IOSH Releases Machinery Safety Guide for Theatrical Sets
The Institution of Occupational Safety and Health (IOSH) has launched a new safety guide for workers in the theatre industry who are involved in designing, manufacturing and using machinery on theatrical sets.
The Institution of Occupational Safety and Health (IOSH) has launched a new safety guide for workers in the theatre industry who are involved in designing, manufacturing and using machinery on theatrical sets. The seven-part online guide, created by IOSH experts, is the first of its kind in the industry.
IOSH’s guide is designed for use by anyone involved in theatrical machinery, including technical managers and designers, construction, production and state managers, and producers. The guide covers each stage of a theatrical set, beginning with concept and design and continuing through signoff and use.
Hayley Seddon, a Committee Member of IOSH’s Theatre Advisory Group, led the creation of the guide.
“Working with machinery presents a variety of safety risks which are faced by many in the theatre industry yet, up until now, there hasn’t been any guidance on how to manage these risks,” Seddon said. “Our new guide really fills a gap in this market. Across the theatre industry we see some fantastic sets. Our guide is designed to be a simple, step-by-step guide which will help people ensure that people don’t come to harm when creating these.”

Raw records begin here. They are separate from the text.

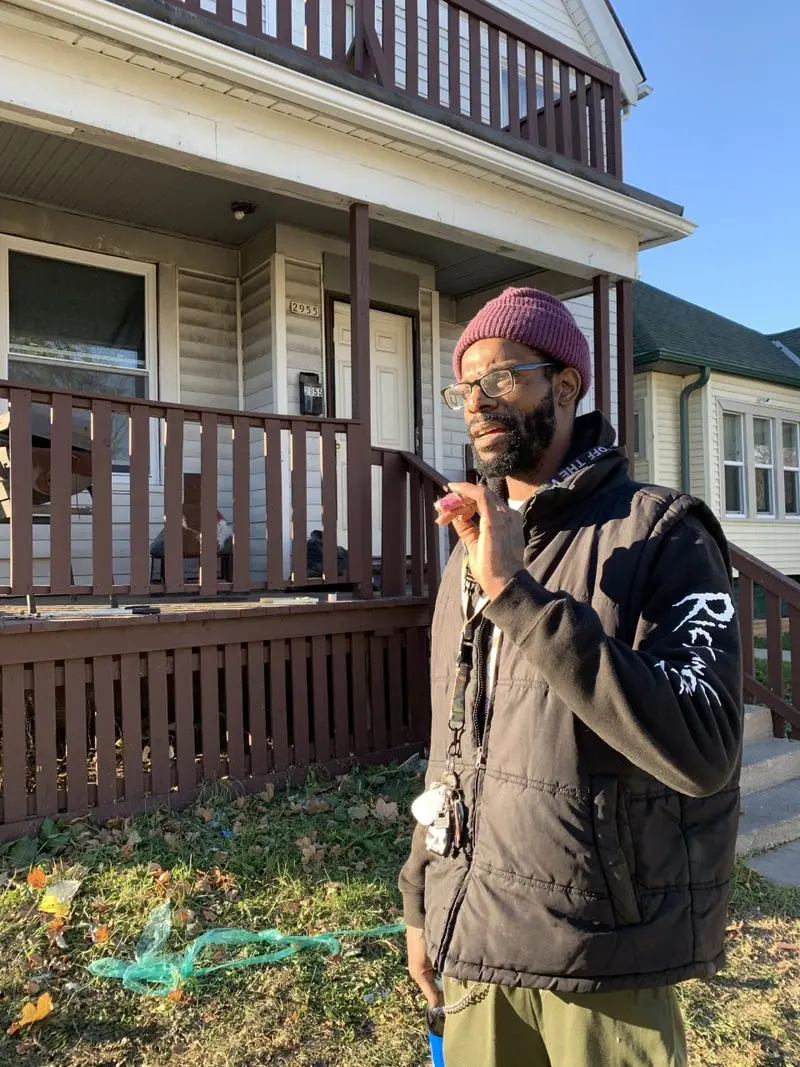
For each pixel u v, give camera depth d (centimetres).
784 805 443
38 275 605
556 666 101
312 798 407
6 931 283
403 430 750
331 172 488
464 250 716
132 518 405
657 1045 113
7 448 402
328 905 308
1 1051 229
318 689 454
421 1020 250
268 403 659
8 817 354
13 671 358
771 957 306
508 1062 126
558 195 589
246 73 427
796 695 513
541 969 111
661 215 642
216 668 416
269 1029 243
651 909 111
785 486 1470
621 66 970
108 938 280
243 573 441
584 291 734
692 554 115
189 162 447
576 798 113
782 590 518
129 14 384
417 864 157
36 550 579
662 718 98
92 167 544
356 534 484
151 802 387
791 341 1683
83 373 625
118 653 384
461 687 135
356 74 535
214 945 279
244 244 688
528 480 146
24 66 386
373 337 733
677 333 1373
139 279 650
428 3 547
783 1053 248
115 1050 232
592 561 122
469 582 139
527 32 592
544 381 139
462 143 515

The new guide covers areas of theatrical machinery including concept, design, manufacturing, commissioning, inspection and safety sign off, testing, final signoff and handover, and its use. The safety guide gives users guidelines for best practice and principles of good health and safety risk management in order to ensure sets are fit for their purpose and safe for use in productions.
“As health and safety professionals, our role is not about stopping people from doing this. Quite the opposite, we are enablers. We want to ensure incredible and imaginative theatrical sets can be created. Our guide will help this happen,” Seddon said. “The document doesn’t replace regulations, directives, approved codes of practice or standards, but can be followed alongside them.”